British mortgage approvals rise

British mortgage approvals rose slightly more than expected in April but net mortgage lending growth lagged, data showed today…

British mortgage approvals rose slightly more than expected in April but net mortgage lending growth lagged, data showed today, suggesting the housing market would stay subdued in coming months.

The Bank of England said approvals edged up to 49,871 in April from 49,008 in March and the highest since December. They beat analysts' forecasts for a reading of 49,250.

Net mortgage lending rose less than expected, up £490 million in April from £168 million in March and below forecasts for a rise of £700 million.

Analysts said that, taken together, the figures suggested the housing market would at best remain stable in the coming months, and weak consumer lending threatened to limit Britain's recovery from its deepest recession since World War Two.

Today's data showed unsecured lending to consumers fell by £136 million, confounding forecasts for a rise of £300 million and the first net repayment of credit since November 2009.

"The fact that both mortgage lending and consumer credit remains so weak will be a factor constraining the recovery this year," said Hetal Mehta, economist at the Ernst & Young ITEM Club.

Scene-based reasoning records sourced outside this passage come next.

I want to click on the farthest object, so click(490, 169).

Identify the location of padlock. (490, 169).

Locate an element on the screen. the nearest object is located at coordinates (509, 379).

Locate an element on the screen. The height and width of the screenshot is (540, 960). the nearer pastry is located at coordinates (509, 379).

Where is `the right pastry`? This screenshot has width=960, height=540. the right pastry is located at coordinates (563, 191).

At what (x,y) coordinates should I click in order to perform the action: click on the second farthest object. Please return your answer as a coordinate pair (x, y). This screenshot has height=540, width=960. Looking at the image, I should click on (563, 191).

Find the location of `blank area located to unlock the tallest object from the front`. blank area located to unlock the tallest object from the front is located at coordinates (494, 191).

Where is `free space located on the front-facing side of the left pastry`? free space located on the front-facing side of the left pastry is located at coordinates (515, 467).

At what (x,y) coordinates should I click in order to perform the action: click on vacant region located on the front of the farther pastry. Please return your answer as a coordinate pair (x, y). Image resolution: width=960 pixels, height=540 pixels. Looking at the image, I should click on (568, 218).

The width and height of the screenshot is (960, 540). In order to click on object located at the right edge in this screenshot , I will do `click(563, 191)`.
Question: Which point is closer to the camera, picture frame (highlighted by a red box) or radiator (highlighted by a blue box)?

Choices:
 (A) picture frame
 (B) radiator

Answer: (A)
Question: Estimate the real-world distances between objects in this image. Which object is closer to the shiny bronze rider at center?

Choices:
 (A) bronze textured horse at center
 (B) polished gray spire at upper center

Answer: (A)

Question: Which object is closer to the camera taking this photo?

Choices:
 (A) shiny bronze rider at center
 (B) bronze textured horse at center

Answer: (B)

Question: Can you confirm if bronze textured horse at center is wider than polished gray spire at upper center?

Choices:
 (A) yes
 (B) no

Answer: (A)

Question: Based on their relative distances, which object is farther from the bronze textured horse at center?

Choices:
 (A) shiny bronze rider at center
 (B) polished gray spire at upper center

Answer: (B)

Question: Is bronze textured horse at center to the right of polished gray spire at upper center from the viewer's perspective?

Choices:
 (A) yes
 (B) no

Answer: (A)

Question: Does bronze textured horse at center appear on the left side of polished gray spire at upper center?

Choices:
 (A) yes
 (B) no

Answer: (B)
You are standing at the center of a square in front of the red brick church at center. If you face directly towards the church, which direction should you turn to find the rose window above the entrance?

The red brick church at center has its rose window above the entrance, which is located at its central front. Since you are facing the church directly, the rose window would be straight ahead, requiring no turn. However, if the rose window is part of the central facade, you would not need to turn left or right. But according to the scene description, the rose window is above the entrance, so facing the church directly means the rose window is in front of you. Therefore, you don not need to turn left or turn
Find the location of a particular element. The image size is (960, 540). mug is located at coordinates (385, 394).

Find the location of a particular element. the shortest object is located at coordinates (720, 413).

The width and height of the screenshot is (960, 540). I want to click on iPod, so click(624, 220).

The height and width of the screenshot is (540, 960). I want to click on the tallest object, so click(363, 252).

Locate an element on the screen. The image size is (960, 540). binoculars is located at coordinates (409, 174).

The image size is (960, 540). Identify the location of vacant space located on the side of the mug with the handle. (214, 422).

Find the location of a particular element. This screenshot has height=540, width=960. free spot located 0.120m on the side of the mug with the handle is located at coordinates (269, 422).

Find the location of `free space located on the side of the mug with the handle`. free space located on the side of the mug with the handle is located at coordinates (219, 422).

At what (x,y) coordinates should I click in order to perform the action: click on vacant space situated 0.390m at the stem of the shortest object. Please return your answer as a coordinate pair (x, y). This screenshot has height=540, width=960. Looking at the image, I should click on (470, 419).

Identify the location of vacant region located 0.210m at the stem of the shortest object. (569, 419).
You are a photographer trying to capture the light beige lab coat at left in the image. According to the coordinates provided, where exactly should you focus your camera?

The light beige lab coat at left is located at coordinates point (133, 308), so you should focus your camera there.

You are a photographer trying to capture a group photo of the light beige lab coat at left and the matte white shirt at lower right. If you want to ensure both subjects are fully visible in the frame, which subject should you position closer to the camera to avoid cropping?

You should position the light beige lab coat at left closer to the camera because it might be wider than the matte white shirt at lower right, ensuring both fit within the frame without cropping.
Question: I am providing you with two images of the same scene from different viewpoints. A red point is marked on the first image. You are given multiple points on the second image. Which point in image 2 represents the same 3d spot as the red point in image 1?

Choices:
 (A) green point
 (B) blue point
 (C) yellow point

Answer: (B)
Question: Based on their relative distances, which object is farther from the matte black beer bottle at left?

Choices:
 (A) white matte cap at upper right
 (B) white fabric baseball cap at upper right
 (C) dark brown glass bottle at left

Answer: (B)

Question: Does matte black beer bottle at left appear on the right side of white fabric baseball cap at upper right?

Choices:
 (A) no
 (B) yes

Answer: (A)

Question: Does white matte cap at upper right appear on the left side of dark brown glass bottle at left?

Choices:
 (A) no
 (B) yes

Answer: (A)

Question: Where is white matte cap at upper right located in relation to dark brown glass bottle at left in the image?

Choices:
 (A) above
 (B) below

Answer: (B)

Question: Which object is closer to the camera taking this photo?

But other data signalled that the supply of credit to private businesses was continuing to pick up.

The BoE's preferred money supply gauge - M4 excluding intermediate other financial corporations - accelerated to a 3-month annualised rate of 6.6 per cent from 5.4 per cent in March - the highest since Q2 2008. But the monthly rate of growth in this measure slowed to 0.3 per cent in April from 1.0 per cent.

Headline M4 money supply growth was flat on the month in April, leaving the annual growth rate at 3.3 per cent - the weakest since September 1999.